Why we picked these values
Section titled “Why we picked these values”The wider spread constant came out of running early club data: with C=400 ratings clustered tightly around the middle, because most games at a club night are between players within ~100 points of each other, and the curve was too aggressive for those small gaps. C=2200 lets the ladder fan out over a season without making every game an upset.
The decaying K factor came from wanting new players to settle quickly without making a single result life-changing for an established player. The 30 floor (rather than locking K at zero) means a settled rating still drifts in response to genuine form changes over time.

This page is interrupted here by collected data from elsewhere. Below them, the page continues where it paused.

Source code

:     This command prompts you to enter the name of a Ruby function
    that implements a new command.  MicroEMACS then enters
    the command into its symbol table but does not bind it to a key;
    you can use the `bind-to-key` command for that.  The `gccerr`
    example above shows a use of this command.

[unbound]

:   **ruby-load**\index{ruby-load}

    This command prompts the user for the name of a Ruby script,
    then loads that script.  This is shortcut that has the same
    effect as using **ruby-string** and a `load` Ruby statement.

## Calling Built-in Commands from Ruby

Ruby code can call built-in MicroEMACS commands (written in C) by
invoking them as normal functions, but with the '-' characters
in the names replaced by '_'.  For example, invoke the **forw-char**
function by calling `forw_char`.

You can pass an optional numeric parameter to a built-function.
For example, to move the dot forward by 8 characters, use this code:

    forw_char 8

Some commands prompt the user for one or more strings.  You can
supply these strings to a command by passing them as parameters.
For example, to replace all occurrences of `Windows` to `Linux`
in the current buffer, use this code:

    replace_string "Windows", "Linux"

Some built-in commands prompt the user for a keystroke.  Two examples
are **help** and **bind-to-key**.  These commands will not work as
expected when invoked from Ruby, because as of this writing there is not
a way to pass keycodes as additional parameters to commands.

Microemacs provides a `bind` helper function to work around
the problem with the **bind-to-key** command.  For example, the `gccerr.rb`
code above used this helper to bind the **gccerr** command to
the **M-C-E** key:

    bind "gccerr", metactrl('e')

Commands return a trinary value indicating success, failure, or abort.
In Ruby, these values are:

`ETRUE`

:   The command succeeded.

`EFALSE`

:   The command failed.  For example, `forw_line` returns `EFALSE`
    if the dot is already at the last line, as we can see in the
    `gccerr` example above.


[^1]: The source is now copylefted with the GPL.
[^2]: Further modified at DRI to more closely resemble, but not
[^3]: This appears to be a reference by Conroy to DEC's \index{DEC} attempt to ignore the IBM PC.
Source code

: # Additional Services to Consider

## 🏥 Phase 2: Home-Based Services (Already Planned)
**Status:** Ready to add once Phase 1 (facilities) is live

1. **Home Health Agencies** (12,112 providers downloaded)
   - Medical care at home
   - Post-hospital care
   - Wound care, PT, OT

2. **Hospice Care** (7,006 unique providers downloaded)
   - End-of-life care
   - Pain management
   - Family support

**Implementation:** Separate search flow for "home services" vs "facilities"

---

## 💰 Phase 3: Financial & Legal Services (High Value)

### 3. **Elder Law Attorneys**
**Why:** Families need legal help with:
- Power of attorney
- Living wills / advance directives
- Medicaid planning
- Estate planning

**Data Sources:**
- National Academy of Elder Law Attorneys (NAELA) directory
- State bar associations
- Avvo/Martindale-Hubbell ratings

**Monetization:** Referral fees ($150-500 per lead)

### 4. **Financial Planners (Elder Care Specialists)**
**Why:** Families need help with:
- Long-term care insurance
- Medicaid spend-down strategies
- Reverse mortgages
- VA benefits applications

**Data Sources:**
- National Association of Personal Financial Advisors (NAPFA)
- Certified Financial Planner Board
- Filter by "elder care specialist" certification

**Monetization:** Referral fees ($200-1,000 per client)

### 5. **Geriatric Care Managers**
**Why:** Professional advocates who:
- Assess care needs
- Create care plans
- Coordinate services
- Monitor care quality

The score-ratio actual-share matches the operator intuition that “we only just won” should be different from “we hammered them”. Binary win/loss Elo treats those as identical, which felt wrong.
Notes and limits
Section titled “Notes and limits”- No per-player contribution weighting within a doubles game. The system does not know who hit the winning shot, so both teammates get the same share-of-team-result. Each player’s actual point change is then scaled by their own K factor, so mixed-K pairings (a new player with a settled one) see different point amounts. Over many games, players who consistently outperform their pairings drift up; players who consistently underperform drift down.
- A new player starts at 1500. If you set a different starting rating during member import or on the Members form, that overrides the 1500 default.
- Tied games are rejected: at least one team must score more than the other. A draw cannot update the formula meaningfully under this model, so the system will not accept the result.
- Games with both teams scoring zero are rejected for the same reason (the score-ratio is undefined).